Knowing that our objective was to create awareness and meaning around road safety, the starting point was to develop an idea that would add some humanity, meaning and emotion to an otherwise intangible figure over the most dangerous period on Victorian roads.

Execution: 

At the beginning of December 2012, 257 people had lost their lives on Victorian roads that year. That’s 257 gifts that would never be opened and 257 seats around the Christmas table that would never be filled.

The idea was to build a long table, called A Place to Remember, representing each of the 257 people who were not going to be present at Christmas lunch. The table was placed in Melbourne’s Southbank for three days in December.

As part of personalising the message, each setting at the table was unique, each chair and plate different. There were highchairs and dummies for children and walking frames for the elderly, representing the reality of lives lost to road trauma.

Results:

A Place to Remember provided a compelling reason for people to stop to discuss road safety and prompt them to drive safely over the holiday season.

The table acted as a confronting and physical backdrop for the TAC (Transport Accident Commission) and the Victorian Premier to bring the media and public’s focus to the road safety issue in the busiest and most cluttered time of year for media. Not only did ‘The Long Table’ raise community awareness of safer driving over Christmas, it also encouraged drivers to make a personal commitment to road safety, to share their messages and reminded them of the grim reality of road trauma in a sensitive and organic way. It got their attention. It shocked them. It saddened them. It made them hug their children that little bit tighter and it compelled them to tell their friends and family how much they love them. ‘The Long Table’ ignited conservations between people about the importance of driving safely, which was its most powerful form of effectiveness.
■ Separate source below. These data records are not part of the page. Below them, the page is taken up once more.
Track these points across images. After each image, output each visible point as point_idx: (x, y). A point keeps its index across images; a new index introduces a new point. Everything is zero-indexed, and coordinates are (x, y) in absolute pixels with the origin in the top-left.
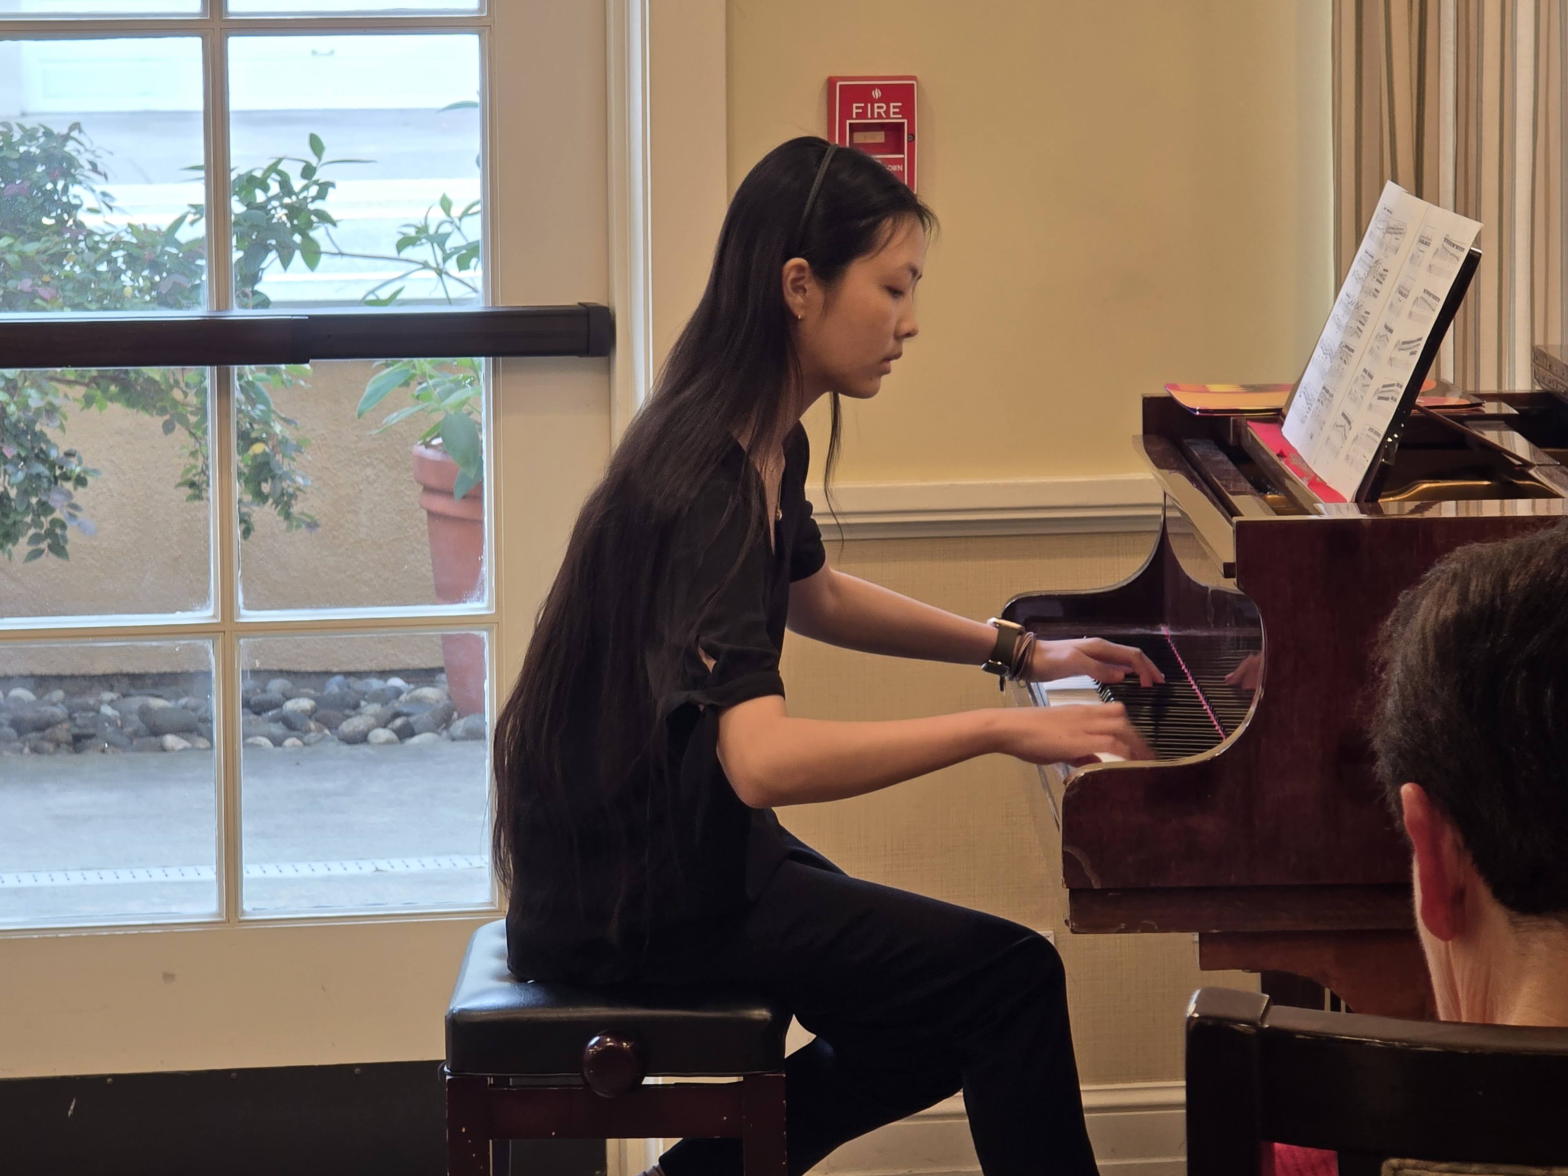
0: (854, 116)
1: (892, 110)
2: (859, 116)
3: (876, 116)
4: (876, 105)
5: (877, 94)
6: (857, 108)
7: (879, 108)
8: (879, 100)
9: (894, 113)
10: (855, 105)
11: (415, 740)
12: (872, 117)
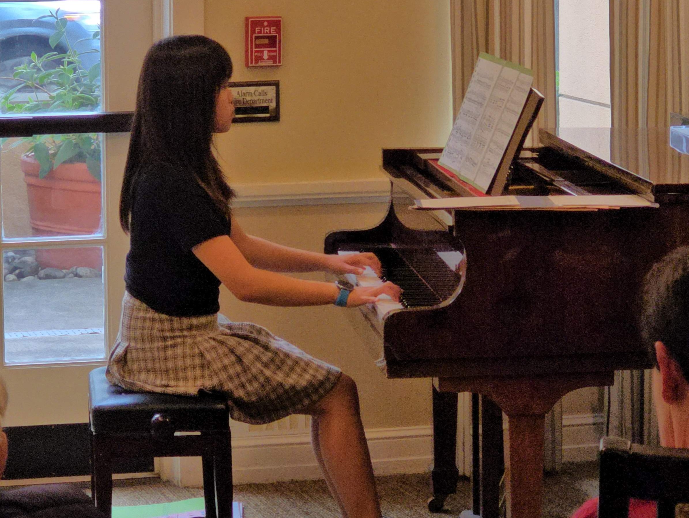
0: (256, 33)
1: (272, 30)
2: (259, 33)
3: (265, 32)
4: (266, 28)
5: (266, 24)
6: (258, 29)
7: (267, 30)
8: (267, 26)
9: (273, 31)
10: (257, 28)
11: (25, 279)
12: (264, 33)
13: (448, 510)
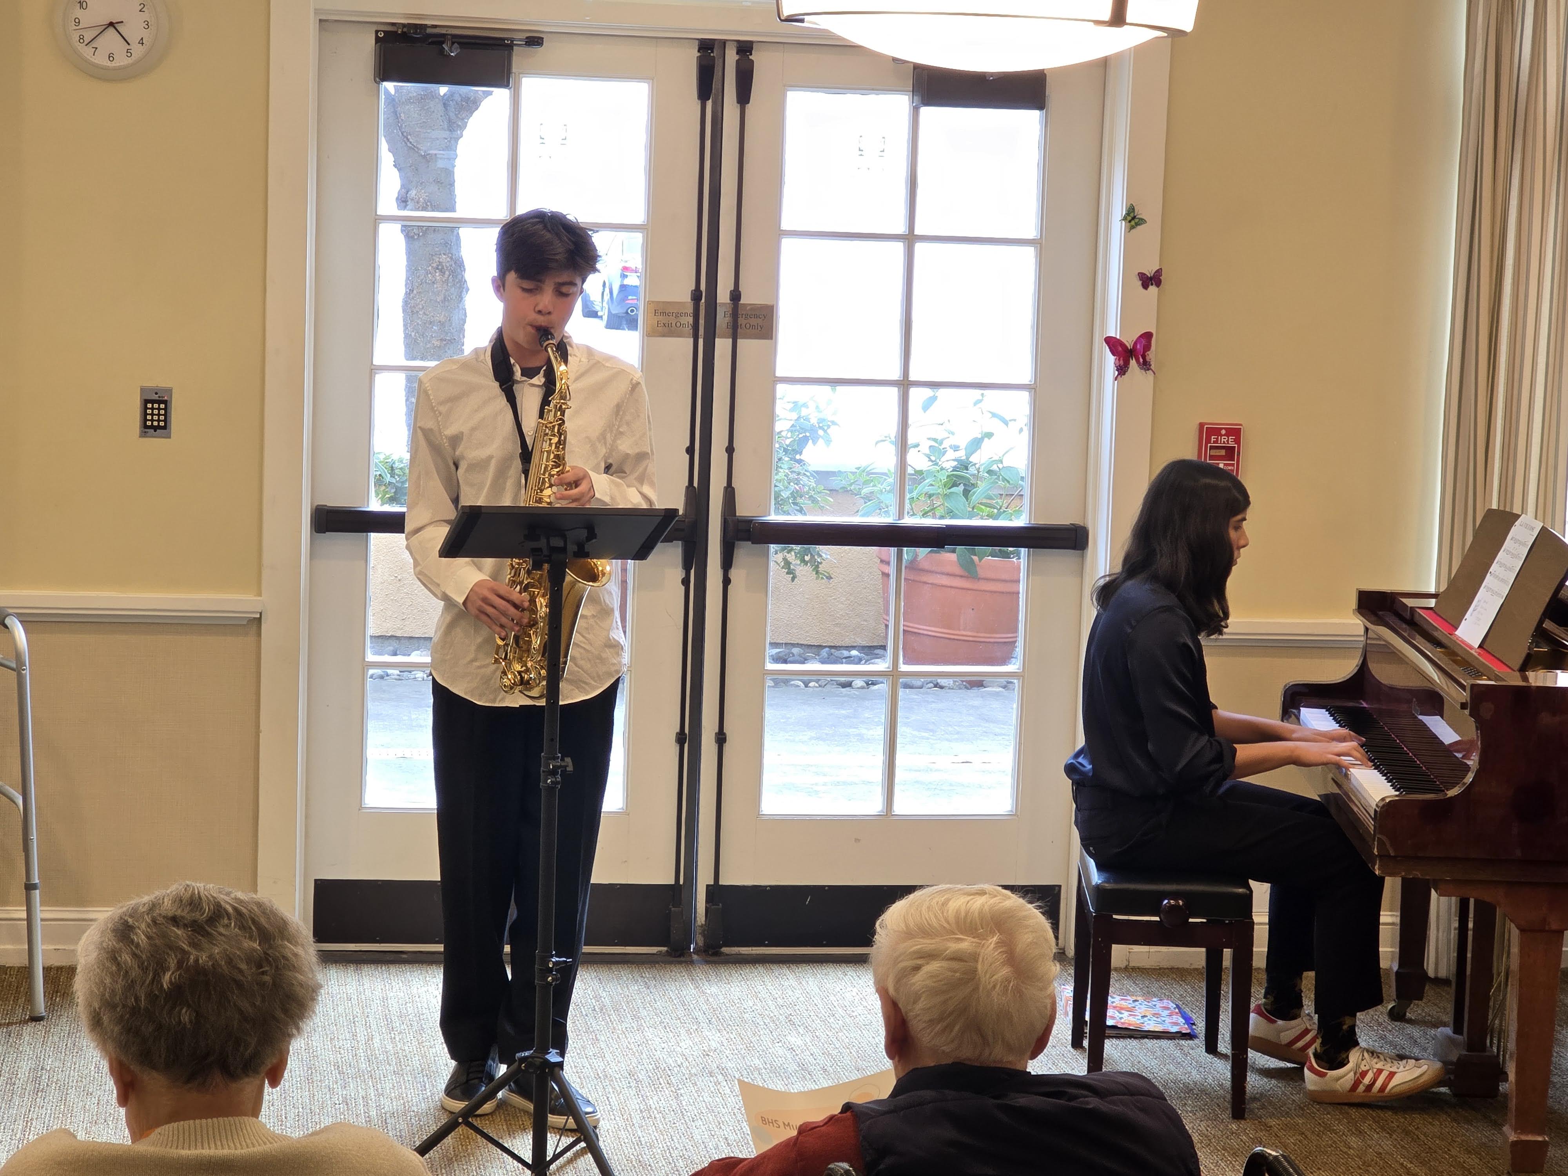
0: (1212, 442)
3: (1222, 442)
4: (1223, 437)
5: (1223, 432)
8: (1225, 435)
9: (1231, 442)
10: (1213, 437)
13: (1411, 1019)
It acted as a memorial for victims’ families, a place they could come to leave tributes and pass on messages for their loved ones. These powerful stories added more depth and power to the message. Visitors to the table were also invited to engage with the message by leaving messages on tea lights and Christmas cards.

The hashtag #aplacetoremember gave people the opportunity to spread awareness of the message by sharing their experience with others through social media. The sharing of one photo acted as the beginning of a conversation.

Over three days, 25,000 people visited ‘The Long Table’ at Southbank. More than 300 people hand wrote messages and tributes to remember lives lost. These personal memories were shared along with messages of safety, hope and encouragement. Over 20,000 Twitter accounts were reached with the message and over 200 photos shared.

A Place to Remember generated over $234,000 in free media value at the most difficult time of the year. Channels Nine, Ten, WIN News and Sky News, MX, The Ballarat Courier, 3AW and ABC radio, blogs and online news media including The Age and The Australian online all covered the story.

But, most importantly, ‘The Long Table’ was an integral part of a month-long enforcement campaign that contributed to the lowest December toll in 60 years. By reminding Victorians how quickly their Christmas could change, A Place to Remember contributed to Victoria’s lowest road toll on record. Compared to the corresponding time the previous year, the Victorian road toll was down by 18.3 percent which equates to 21 lives (as at May 2013), achieved against an environment with an ever-increasing number of drivers and a greater number of distracting technologies being abused in vehicles.